Are Your International Credit Terms Cutting Your Throat?
Robert Frewen
December 22, 2000
Credit insurance can help as it adapts to the internet age.
International e-commerce is a now environment: Customers want their orders fulfilled now, and sellers want their payment now. Furthermore, the internet has opened markets hitherto unscratched, particularly in emerging countries. Theinternet has put an end to cash-with-order and letters of credit in many cases. So, how can a company be sure it's going to get paid? The answer, as it has been in Europe for many years, is credit insurance.
A New Answer to an Age-Old Question
International trade has always been founded on trust. For most US companies, that trust has usually been built on stringent credit terms, primarily requiring either cash-with-order or letters of credit. These terms have worked well as an answer for those companies asking the age-old question, "Can I trust my customer to pay me?"
Companies in Europe, however, have a long history of cross-border trade, and they have learned that international commerce needs more flexible terms if it's going to work well. The solution they devised to the problem is export credit insurance, wherein, for a reasonable premium, an insurance company guarantees payment to the seller if the buyer defaults.
Understandably, European credit-insurance companies have compiled extensive databases on buyers throughout the world. This information is costly to maintain, so credit insurers have sought to gain bigger international exposure, provide greater financial capacity, and seek economies of scale as a means of cost reduction. Therefore, the credit-insurance industry has in recent years gone through mergers, acquisitions, and the creation of information-sharing networks to make it happen.
Today, the international short-term credit-insurance business is dominated by five major players, which account for more than 75% of the world market: Coface, Euler, Gerling, Hermes, and NCM (see table).
The Internet Adds New Variables
In the past, international commerce came down to three entities that had to work together to make a transaction work: the seller, the logistics provider, and the buyer. The internet has added two new variables: the internet service provider and the portal.
Most businesses involved in e-commerce have gone a long way toward solving reliability and system-security problems associated with these variables. They have access to vast on-line product catalogs from hopeful suppliers, have resolved major issues regarding identity and on-line signature. The one problem that remains, however, is financial security.
Financial Security Resolved
A coherent database where information is shared and enriched by the experiences of many clients for the benefit of all is the basic requirement for internet-based credit-insurance. Insurers limited by the size or condition of their databases have created products based on a buyer-credit model. The basic principle is that the insurer will approach a large on-line purchaser and agree to insure its performance to any of its on-line suppliers up to a monetary ceiling. This, for instance, could mean approving a line of credit on a large retailer for $50 million. The whole product is comparable more to a financial guarantee rather to credit insurance, if it serves its purpose.

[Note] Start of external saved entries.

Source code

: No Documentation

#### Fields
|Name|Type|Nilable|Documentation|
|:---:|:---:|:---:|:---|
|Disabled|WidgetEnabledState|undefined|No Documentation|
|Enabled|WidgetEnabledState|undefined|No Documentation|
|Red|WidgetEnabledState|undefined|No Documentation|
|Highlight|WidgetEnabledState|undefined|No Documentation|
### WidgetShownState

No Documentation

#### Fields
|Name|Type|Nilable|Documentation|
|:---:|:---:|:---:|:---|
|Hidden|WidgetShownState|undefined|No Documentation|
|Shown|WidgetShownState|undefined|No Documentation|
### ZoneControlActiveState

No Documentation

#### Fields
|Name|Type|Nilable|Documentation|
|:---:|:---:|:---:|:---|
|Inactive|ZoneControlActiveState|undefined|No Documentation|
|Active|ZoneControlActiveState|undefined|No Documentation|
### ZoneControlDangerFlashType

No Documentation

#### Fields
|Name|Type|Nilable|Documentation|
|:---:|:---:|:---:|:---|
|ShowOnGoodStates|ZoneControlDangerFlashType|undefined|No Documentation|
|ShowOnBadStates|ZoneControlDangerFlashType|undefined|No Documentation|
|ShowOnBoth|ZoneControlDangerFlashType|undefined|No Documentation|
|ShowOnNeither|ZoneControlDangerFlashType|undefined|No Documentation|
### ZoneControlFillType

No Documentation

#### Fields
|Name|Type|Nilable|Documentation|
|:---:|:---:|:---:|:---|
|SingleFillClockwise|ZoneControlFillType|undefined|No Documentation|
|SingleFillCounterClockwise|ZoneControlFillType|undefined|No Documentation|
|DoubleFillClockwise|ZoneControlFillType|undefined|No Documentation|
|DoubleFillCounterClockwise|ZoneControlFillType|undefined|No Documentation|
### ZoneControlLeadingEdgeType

Secure Transparency: Not a Contradiction
Financial markets were the first to be faced with the challenges of immediate and secure assessment of debt, which were met mostly through debt ratings. Today's e-commerce faces the same challenges: immediate and accurate trade-debt risk assessment world wide, and an easily internet-available, low-cost product with the same meaning everywhere. An up-to-date, seasoned credit-insurance company can fulfill this need.
Today's internet-savvy credit-insurance company can also provide the kind of financial disclosure with which secrecy-minded companies can be comfortable. Disclosure, particularly when it relates to financial information, has always been a concern to US companies. E-commerce, however, even more than other business models, requires complete transparency if it is to succeed. There is a need for a third party in which both sides of a transaction can have confidence.
A credit-insurance company that understands international e-commerce will respect the confidentiality of the rated company by protecting the information with an iron-clad confidentiality agreement. Insurers that have made this commitment are reaping the benefits of garnering business from companies in countries such as the United States and Switzerland, where companies are reluctant to see their key information published. In what seems a contradiction, they provide information only because they are sure it will not be published.
The Future of Reliability
In the new, electronic world, there are few things that consumers are willing to pay for twice over. They expect and demand one product. Henceforth, with credit insurance, that product will be a combination of information and debt protection.
Companies will continue to use the web for gathering information, buying, and selling. But they will do so on sites with demonstrated reliability and credibility that can guarantee timely order fulfillment, a reasonable amount of customer service, and, most important, that can ensure that payment can be guaranteed.